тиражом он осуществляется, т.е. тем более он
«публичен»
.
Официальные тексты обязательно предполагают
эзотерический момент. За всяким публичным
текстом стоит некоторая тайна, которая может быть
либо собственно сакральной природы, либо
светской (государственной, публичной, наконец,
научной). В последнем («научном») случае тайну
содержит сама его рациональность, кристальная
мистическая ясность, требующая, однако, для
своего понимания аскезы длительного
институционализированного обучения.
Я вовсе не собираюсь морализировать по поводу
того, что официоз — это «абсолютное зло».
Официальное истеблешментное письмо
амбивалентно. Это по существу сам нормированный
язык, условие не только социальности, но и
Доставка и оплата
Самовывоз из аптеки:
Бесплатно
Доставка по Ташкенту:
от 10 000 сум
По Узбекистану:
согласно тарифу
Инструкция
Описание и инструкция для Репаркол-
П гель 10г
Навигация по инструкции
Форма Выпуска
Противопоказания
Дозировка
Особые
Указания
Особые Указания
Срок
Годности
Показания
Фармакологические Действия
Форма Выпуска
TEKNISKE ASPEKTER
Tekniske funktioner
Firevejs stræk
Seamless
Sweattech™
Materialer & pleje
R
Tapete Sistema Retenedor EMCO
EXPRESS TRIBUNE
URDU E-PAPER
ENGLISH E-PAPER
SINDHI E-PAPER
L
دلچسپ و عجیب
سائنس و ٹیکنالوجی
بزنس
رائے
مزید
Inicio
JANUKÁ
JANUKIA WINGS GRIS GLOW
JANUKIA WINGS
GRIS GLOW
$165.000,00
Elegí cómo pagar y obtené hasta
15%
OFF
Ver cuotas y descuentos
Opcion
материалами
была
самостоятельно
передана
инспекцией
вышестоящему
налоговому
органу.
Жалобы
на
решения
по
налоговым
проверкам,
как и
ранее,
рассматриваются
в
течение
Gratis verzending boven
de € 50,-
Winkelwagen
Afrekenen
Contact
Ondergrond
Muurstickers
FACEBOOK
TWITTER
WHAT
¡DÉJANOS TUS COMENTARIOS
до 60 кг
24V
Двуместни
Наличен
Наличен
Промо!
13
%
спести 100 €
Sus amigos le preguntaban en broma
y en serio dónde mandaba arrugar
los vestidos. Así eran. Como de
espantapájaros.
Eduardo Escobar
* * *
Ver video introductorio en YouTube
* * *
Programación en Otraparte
==========
DESCRIPTION OF THE TASK:
Go through the entries above and say how many lines include the word "PAPER". Give the number only.

ANSWER BOX:
3